ÇEYREK FİNALDE RAKİBİMİZ HOLLANDA
Bu sonucun ardından A Milli Futbol Takımı, EURO 2024'te adını çeyrek finale yazdırdı. Avusturya dev organizasyona veda etti. Bizim Çocuklar, Avrupa Şampiyonası'nın çeyrek finalinde Hollanda ile eşleşti.

A Milli Takımımız’ın Avusturya’yı 2-1 yenip tarihi bir zaferle EURO 2024’te çeyrek finale yükseldiğimiz maçı Fanatik yazarları bugün kaleme aldıkları köşe yazılarında değerlendirdi. İşte tarihi maçın değerlendirmeleri;

UZUN ZAMANDIR BEKLENEN HİKAYE - ERMAN ÖZGÜR
Milli Takımımız için ilk dakika dolmadan Merih ile bulduğumuz gol adeta istediğimiz oyunu oynayabilmek adına ilaç gibiydi. Bu gol ile geride 3’lü ve kalabalık savunma yaparak, Avusturya’nın hem tempo yapmasını hem de üretken olmasını engellemeyi başardık. Önde Arda’nın organizatörlüğü ve pas kalitemizin yüksekliği sayesinde topla doğru oynayarak Avusturya’nın direncini de kırdık. Özellikle hücum presini iyi yapan Avusturya’nın tuzaklarına neredeyse hiç düşmedik. İlk yarının en büyük sıkıntısı Orkun ve İsmail’in sarı kartları olurken, yine de 2. gol için sabırlı davranıp soyunma odasına önde gittik.

YENİ BİR HİKAYE...
Oyun Avusturya’nın risk alması ile sahamıza yığıldı. Merih’in kariyer maçı oynadığı bu baskıyı gol yemeden atlatmayı başardık. Ferdi, Barış Alper, Merih, Mert Günok, Kaan Ayhan başta olmak üzere tüm oyuncularımız sahaya yüreklerini koyarak Milli Takımımızı çeyrek finale taşıdılar. Montella’nın öğrencileri uzun zamandır özlediğimiz yeni bir başarı hikayesi yazarak hepimizin gururu oldular. Hepsine ayrı ayrı teşekkürler.

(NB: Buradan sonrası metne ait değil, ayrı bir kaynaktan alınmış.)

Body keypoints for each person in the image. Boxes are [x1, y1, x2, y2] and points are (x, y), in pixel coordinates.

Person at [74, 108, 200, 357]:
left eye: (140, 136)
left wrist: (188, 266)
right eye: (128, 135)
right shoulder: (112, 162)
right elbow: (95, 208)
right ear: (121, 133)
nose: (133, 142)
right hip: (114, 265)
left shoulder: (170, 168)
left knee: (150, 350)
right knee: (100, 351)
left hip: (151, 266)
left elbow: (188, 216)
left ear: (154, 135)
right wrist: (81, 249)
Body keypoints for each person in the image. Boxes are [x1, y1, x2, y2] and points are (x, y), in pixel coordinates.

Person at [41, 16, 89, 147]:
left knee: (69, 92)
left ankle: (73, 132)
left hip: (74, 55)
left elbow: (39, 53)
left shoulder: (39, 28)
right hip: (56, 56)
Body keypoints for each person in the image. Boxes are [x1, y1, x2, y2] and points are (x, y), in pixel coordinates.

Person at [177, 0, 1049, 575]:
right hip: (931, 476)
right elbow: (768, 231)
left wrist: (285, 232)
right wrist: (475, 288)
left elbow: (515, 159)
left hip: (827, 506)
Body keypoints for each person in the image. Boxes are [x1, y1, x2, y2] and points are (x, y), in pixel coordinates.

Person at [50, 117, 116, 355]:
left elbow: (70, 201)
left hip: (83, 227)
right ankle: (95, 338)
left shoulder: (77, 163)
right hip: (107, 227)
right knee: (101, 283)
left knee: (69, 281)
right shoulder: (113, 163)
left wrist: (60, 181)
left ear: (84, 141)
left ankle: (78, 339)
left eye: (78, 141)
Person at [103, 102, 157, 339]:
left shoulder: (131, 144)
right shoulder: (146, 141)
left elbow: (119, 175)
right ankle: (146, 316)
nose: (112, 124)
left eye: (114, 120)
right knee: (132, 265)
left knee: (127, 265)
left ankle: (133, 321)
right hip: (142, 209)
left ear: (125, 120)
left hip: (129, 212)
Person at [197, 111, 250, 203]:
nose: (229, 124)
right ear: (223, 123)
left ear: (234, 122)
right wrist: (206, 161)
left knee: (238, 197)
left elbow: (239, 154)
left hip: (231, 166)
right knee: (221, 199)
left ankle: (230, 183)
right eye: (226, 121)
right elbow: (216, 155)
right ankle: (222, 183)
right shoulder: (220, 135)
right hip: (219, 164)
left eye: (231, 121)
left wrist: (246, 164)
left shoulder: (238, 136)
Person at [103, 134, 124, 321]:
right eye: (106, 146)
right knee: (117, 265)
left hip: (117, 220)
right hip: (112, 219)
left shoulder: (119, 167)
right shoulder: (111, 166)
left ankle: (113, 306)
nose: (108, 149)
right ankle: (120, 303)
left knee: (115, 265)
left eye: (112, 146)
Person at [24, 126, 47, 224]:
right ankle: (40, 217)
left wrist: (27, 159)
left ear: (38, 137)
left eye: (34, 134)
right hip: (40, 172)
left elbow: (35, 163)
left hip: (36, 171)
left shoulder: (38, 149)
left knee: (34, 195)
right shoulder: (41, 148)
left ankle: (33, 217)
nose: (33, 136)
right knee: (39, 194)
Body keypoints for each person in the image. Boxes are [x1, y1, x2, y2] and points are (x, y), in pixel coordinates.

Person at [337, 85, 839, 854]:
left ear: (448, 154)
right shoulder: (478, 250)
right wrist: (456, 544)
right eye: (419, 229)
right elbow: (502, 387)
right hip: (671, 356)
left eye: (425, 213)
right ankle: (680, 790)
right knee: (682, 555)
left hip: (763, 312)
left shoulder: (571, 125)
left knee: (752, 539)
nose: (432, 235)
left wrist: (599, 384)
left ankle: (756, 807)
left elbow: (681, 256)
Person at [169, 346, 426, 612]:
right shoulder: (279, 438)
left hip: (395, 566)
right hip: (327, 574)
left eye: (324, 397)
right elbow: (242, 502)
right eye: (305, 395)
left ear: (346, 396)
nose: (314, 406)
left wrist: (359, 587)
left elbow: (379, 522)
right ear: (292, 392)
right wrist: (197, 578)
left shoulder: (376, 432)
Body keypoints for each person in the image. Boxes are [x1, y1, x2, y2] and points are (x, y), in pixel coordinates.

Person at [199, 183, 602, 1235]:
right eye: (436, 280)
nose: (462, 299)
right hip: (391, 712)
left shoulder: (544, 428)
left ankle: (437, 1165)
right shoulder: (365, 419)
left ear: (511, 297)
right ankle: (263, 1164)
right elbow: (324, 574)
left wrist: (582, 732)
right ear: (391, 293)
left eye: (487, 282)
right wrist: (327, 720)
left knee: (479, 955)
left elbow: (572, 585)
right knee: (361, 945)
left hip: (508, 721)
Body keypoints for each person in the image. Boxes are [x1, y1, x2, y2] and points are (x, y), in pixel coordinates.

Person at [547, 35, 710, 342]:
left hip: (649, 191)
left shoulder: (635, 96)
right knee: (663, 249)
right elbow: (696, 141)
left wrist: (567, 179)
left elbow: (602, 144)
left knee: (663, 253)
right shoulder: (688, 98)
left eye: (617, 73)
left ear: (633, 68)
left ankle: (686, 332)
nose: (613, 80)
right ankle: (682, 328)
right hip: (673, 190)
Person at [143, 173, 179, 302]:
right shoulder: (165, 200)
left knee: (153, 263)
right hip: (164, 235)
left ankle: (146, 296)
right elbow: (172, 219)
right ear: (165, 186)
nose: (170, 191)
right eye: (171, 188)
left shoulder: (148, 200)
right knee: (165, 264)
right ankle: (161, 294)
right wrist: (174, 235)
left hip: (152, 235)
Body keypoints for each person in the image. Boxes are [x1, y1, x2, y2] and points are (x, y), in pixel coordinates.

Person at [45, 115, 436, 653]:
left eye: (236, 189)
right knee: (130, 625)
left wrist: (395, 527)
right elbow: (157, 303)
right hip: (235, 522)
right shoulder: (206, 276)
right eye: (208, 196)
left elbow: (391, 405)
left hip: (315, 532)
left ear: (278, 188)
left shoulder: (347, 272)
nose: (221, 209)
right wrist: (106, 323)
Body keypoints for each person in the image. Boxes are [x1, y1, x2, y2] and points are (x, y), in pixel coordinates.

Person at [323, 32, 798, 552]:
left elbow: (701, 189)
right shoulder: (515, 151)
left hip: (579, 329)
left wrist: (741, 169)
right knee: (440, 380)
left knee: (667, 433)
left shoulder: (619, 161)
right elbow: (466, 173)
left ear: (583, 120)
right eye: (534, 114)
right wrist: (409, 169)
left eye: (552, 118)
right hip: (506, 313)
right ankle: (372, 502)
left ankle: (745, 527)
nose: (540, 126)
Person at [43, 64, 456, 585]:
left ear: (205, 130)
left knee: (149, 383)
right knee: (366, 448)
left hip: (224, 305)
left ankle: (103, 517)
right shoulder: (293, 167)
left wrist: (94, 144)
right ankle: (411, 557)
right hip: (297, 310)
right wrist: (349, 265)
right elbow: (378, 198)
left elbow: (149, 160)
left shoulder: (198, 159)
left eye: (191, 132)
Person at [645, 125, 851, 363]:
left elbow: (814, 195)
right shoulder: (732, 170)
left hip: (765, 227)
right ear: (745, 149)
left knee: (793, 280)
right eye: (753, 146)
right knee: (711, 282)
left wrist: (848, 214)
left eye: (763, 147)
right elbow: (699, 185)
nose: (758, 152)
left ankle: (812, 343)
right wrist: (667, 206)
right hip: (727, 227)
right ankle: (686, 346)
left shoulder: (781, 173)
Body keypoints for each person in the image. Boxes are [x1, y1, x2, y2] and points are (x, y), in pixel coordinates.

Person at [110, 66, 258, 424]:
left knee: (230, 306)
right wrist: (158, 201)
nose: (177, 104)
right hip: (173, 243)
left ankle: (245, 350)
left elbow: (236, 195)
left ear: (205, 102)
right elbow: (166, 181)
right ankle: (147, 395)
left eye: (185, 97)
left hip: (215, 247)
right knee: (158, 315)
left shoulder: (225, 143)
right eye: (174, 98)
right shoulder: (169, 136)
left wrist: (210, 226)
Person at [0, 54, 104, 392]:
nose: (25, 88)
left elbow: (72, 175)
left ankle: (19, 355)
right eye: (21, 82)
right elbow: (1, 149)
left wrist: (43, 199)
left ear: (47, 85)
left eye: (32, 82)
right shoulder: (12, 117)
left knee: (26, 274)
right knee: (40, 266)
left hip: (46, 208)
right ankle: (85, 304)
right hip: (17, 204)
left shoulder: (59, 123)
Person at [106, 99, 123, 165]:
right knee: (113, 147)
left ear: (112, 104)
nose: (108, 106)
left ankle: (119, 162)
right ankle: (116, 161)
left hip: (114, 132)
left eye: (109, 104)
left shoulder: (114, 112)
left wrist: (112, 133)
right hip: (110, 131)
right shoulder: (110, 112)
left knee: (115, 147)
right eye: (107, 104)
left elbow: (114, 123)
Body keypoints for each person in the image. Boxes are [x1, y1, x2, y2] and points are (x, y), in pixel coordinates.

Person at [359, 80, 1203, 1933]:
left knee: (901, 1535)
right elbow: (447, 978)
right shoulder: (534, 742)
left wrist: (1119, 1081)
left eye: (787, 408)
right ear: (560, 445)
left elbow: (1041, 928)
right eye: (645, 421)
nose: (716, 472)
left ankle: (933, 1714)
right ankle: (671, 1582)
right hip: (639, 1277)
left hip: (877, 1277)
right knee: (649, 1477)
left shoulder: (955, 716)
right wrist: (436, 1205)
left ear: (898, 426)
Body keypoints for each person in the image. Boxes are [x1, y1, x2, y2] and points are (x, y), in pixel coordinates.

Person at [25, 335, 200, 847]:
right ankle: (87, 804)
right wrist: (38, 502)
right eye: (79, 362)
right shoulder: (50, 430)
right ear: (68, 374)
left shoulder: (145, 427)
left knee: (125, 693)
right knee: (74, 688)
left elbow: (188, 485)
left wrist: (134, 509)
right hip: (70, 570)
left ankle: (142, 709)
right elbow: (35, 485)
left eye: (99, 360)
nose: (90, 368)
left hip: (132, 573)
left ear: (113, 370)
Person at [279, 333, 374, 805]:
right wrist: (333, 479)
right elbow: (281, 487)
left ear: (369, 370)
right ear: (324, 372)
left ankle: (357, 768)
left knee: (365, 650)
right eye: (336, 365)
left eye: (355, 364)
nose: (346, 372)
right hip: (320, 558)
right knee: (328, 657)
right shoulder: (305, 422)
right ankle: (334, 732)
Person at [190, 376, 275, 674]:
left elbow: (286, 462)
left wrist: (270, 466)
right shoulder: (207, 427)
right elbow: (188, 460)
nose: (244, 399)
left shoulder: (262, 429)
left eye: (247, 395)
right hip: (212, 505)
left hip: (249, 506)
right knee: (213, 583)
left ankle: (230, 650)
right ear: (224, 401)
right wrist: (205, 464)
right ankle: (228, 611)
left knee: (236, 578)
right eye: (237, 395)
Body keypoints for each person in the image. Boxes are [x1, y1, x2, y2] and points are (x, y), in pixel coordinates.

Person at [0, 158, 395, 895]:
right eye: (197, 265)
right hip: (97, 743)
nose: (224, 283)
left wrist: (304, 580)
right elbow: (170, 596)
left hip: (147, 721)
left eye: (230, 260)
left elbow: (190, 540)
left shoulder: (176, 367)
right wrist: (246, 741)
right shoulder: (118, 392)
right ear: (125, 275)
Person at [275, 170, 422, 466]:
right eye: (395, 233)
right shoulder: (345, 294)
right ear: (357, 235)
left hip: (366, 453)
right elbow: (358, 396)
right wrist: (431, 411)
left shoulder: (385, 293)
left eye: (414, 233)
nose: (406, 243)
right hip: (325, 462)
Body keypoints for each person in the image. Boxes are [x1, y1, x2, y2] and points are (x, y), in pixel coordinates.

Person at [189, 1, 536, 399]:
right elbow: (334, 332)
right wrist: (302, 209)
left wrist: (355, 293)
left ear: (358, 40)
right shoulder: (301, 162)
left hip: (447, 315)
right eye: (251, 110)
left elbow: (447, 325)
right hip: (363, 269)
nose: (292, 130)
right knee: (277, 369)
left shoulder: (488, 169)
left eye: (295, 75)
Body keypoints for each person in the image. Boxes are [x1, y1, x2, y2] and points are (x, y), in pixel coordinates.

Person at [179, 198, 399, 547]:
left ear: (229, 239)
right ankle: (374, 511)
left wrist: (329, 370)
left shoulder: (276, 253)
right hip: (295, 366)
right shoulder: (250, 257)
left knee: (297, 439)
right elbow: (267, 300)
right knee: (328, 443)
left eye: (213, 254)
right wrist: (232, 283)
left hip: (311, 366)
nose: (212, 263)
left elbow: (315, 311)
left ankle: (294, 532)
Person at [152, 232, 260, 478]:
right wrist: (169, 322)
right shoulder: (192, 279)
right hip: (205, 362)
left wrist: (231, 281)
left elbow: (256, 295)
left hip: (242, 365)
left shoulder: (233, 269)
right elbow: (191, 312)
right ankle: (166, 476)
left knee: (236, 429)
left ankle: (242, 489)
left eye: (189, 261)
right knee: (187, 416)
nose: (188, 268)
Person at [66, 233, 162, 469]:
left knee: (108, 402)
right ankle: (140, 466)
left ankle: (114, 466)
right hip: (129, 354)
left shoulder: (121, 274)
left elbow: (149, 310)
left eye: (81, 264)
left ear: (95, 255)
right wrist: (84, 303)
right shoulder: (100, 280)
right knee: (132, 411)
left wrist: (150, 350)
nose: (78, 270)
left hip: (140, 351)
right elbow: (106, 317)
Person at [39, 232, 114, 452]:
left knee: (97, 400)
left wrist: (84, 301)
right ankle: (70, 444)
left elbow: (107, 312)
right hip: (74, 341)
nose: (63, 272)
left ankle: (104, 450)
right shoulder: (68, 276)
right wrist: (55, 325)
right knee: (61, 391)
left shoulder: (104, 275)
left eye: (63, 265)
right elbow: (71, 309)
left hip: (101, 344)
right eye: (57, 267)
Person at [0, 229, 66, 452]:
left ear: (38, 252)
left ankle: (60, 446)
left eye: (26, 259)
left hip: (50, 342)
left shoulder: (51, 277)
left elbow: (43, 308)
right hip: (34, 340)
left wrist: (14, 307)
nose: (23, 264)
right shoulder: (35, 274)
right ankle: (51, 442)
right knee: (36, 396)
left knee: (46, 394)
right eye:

DUYGU DEĞİL AKILLA - SERKAN AKCAN
Maçın hemen başında kornerden attığımız erken gol yerleşik savunmada Avusturya’nın ne kadar büyük zaafları olduğunun göstergesiydi. Montella turnuvada ilk kez İtalyan pasaportunu kullandı! Başlangıçta geride oyunu dörtlü kurup Ralf Ragnick’in oyun içindeki hamle şansını geciktirmiş oldu. Avusturya golü yedikten sonra baskıyı kurup sete yerleştiğinde en etkili silahını da bırakmış oldu. Bu durumda topa sahip olup sete yerleşmek zorunda kaldılar. Aslında bu tam da Montella’nın istediğiydi. Biz geriye doğru hızlı bir takım değiliz. Santrforsuz oynadığımız için ön alanda topu tutmakta zorlanacağımız barizken arkada Kaan’ı sağ stopere çekip 3’lüye dönmek Montella’nın maçın momentumunu eline alma hamlesiydi. Avusturya’yı set hücumunda kalmaya zorlamak bir yana bunu yaparken savunmayı fazla yaslanmadan yapmak Milli Takımımıza konforlu bir ilk yarı sundu.

STOPERLERİ RAHATLATTI
Ayrıca bu dizilim ve oyun tercihi Abdülkerim ile Merih’i çok rahatlattı. Geriden oyun kurarken Avusturya’nın baskı noktalarını artırdığı için fazladan efora ihtiyaç duydular, en büyük silahları baskıda eksik kaldılar. Ragnick, turnuvada oynadığı ilk üç maçta merkezde kullandığı 1.87’lik Grilitch’i kesip yerine 1.70’lik Schimid’i kullandığı için merkeze oynadığımız yüksek toplar bize nefes bile aldırdı. Ragnick, ikinci yarıya başlarken Gregoritsch’i oyuna alıp çift santrfor ile bize tahminimizin çok ötesinde eşleşme sorunu yarattı. Buna karşılık savunmamız baskıya karşı koyamayıp daha da derine çekilince pozisyonlar vermeye başladık. Duran toptan gol de yedik ama çeyrek finali kucakladık. Merih Demiral kariyer maçını oynadı. İlk korner golü önüne düşen fırsattı ama ikincisi son zamanlarda izlediğim en yüksekten atılmış duran top golüydü. Merih’in iki rakibinin arasında o kadar yükseğe çıkmış olması müthiş bir sahneydi.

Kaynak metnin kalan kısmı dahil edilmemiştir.